Durante la mayor parte del año, el paisaje invita a huir. Entre la tierra seca y las rocas que cubren una región extensa, del tamaño de Catalunya y Valencia juntas, apenas asoman hierbajos y arbustos de colores apagados. De vez en cuando, algún árbol se retuerce y extiende sus ramas al cielo como si lamentara la desdicha de nacer bajo tanto sol. Su petición de clemencia a las nubes es en vano: a Namaqualand, una zona poco poblada del sudeste de Sudáfrica, en la frontera con Namibia, la lluvia llega solo una o dos veces al año, y es una de las regiones más áridas y grises del sur africano. No siempre. Cuando parece que el horizonte ocre es infinito ocurre el milagro. Durante cuatro o cinco semanas al año, de agosto a septiembre, el desierto explota en color: millones de margaritas naranjas, amarillas, lilas, blancas o rojas, salpicadas de áloes y lirios, cubren los valles de la región en un espectáculo cromático único, ya que la mayoría de las especies son endémicas. La web oficial de parques naturales de Sudáfrica no ahorra superlativos en su descripción: “El florecimiento del desierto es casi de proporciones bíblicas”.
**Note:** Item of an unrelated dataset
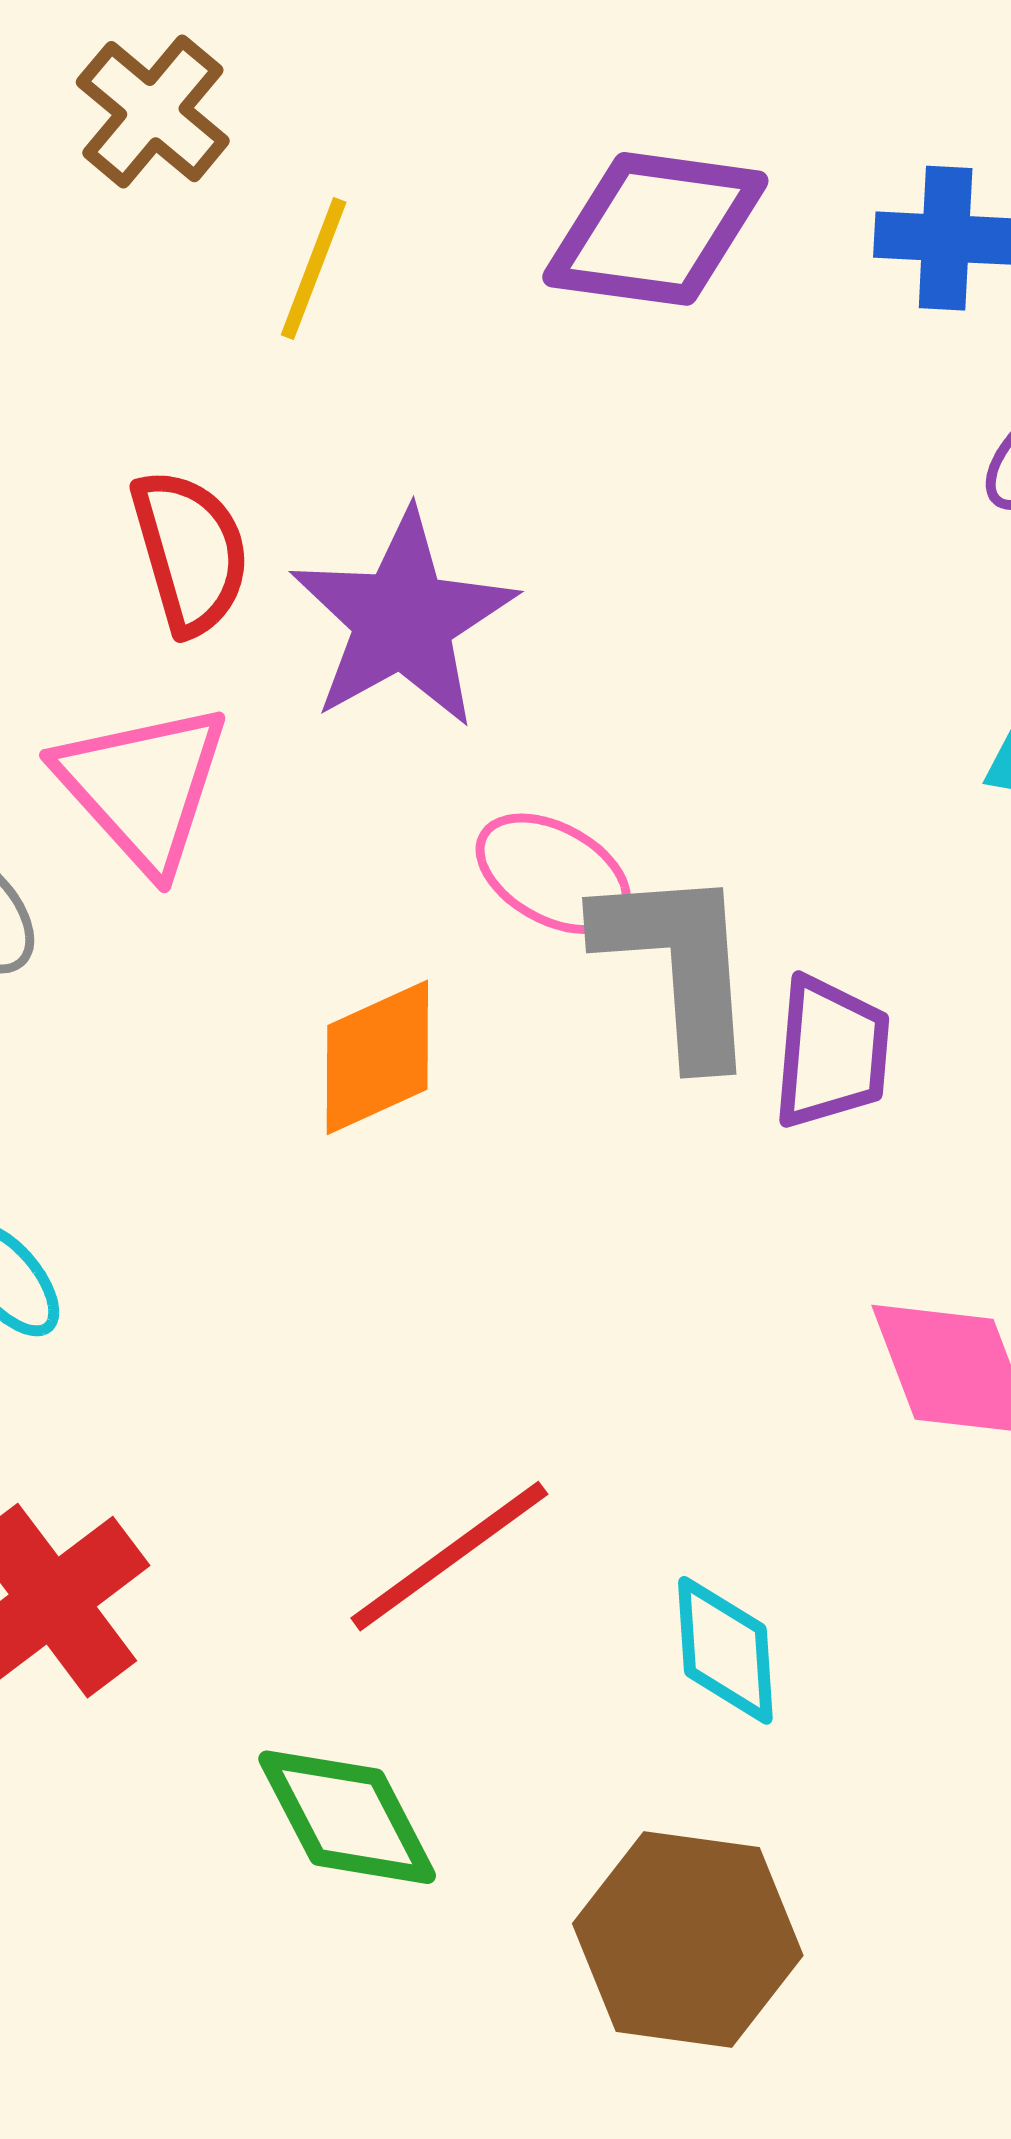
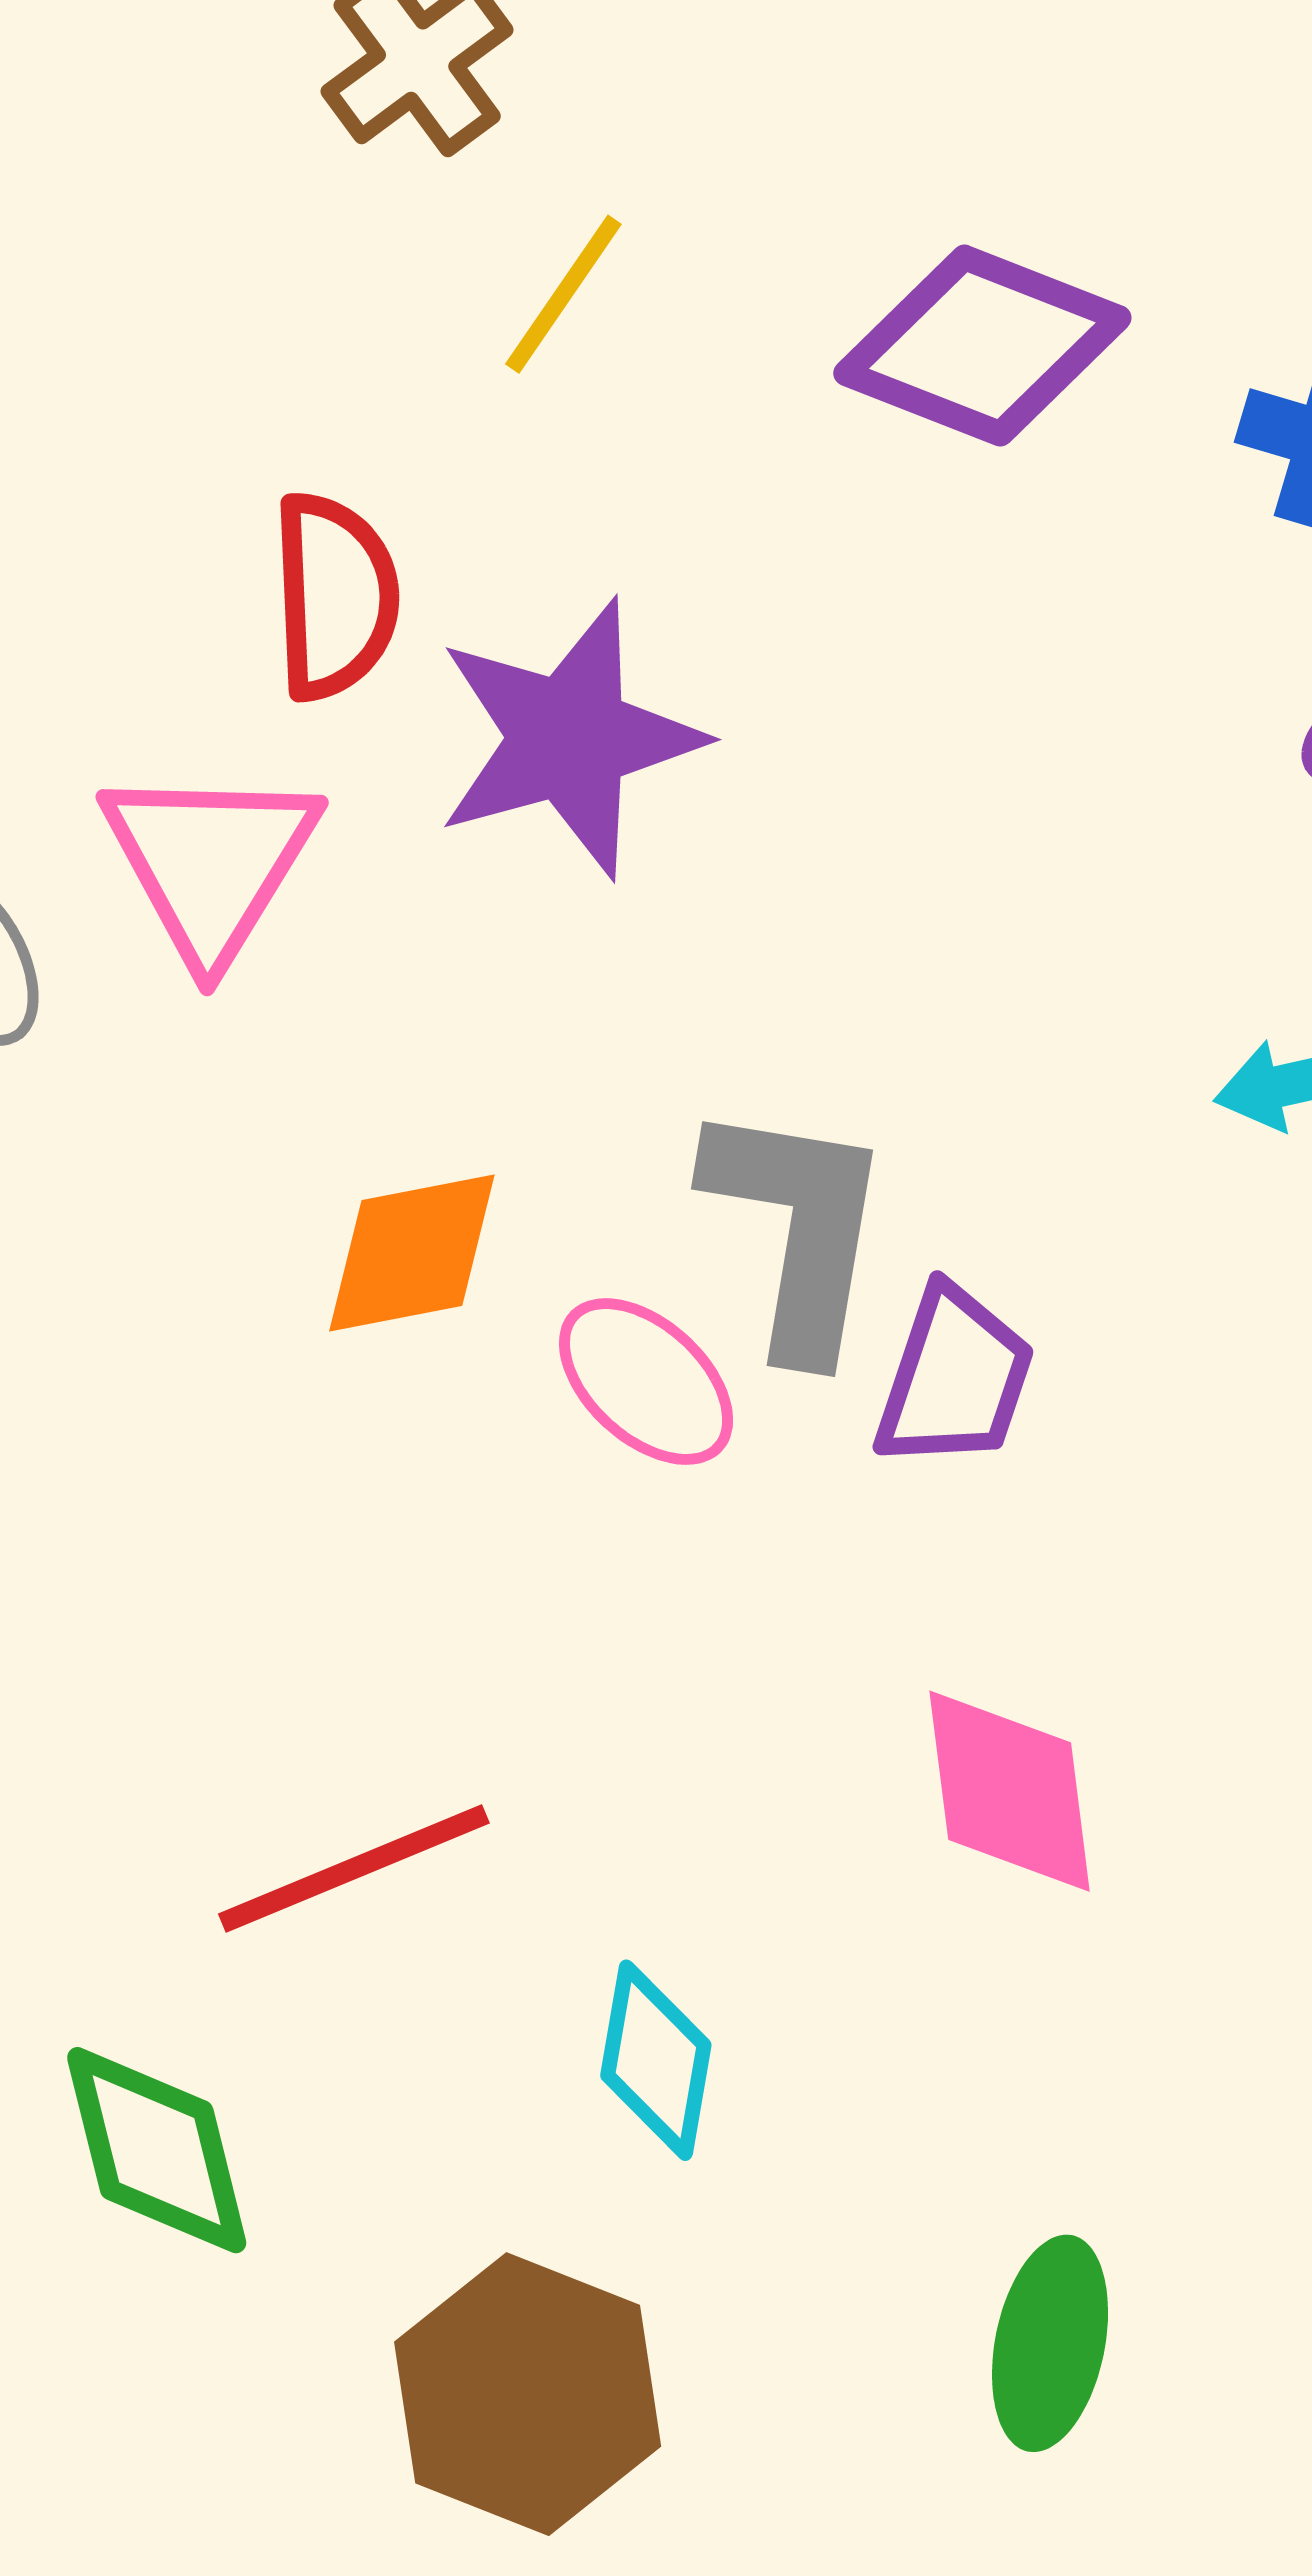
pink ellipse: (553, 874) -> (646, 1382), moved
Pese a su belleza, la anomalía de las flores del desierto sudafricano podría tener fecha de caducidad. Un estudio de la Universidad de Witwatersrand advierte de que el cambio climático está alterando el ciclo estacional de las flores silvestres de Namaqualand y, según sus autores, Jennifer Fitchett y Pascal Snyman, podría tener consecuencias funestas: está en riesgo la supervivencia de las flores, la columna vertebral de la biodiversidad local.
El estudio pone cifras al impacto. Tras analizar 663 registros en periódicos y publicaciones especializadas desde el año 1935 hasta el 2018, los investigadores anotaron las fechas de cada primera floración, el momento álgido de la estación y el final de la temporada. Hallaron una deriva preocupante: la fecha de las primeras flores silvestres del desierto se ha adelantado 2,6 días cada década, y el día de mayor floración, 2,1 días.
Tras comparar esas cifras con el alza sostenida de las temperaturas, la cantidad de precipitaciones y el comienzo de la estación de lluvias, encontraron una relación. “Esos factores –explica Fitchett– actuaron juntos para desencadenar más rápidamente la floración y tantos cambios climáticos combinados durante 80 años han provocado el adelanto de la fecha de floración”. Las consecuencias pueden ser fatales en un ecosistema tan frágil, ya que, al experimentar temperaturas propias de primavera a finales de invierno, las flores recortan su fase latente, un periodo esencial para acumular energía para la siguiente estación reproductiva.
En realidad, el grito de las margaritas de Namaqualand es un aviso a navegantes. Los eventos fenológicos como la floración primaveral, el desarrollo de la fruta en verano, la hibernación de animales o las fechas de apareamiento son los bioindicadores más sensibles al cambio climático y por tanto son un primer grito de alerta de cómo el calentamiento amenaza al ecosistema global.
Para los autores del estudio, si no se actúa, el riesgo de desastre es cuestión de tiempo. “Un cambio fenológico es una respuesta evolutiva a un clima cambiante, pero no puede tener lugar indefinidamente. El avance en la floración coloca a las margaritas en mayor riesgo de eventos de heladas, y la reducción del periodo de latencia debilita las plantas. Esto las coloca en mayor riesgo de temporadas de floración fallidas y, finalmente, de extinción local”. Aunque Fitchett admite que es difícil predecir cuánto tiempo queda para reaccionar, sí subraya que apenas se necesitan unos pocos años de floraciones fallidas para que se produzca un daño irreversible en el ciclo de semillas que permite su floración cada año.
En la presentación de su estudio en The Conversation , Fitchett avisaba también de otra consecuencia. Además del golpe a la biodiversidad, los cambios supondrían una estocada al sector turístico de la región. En tiempos de prepandemia, cada año 10.000 turistas recorrían las carreteras y los caminos de la región, situada a unas seis o siete horas en coche al norte de Ciudad del Cabo. El reloj ya ha empezado a correr en contra de las margaritas de Namaqualand.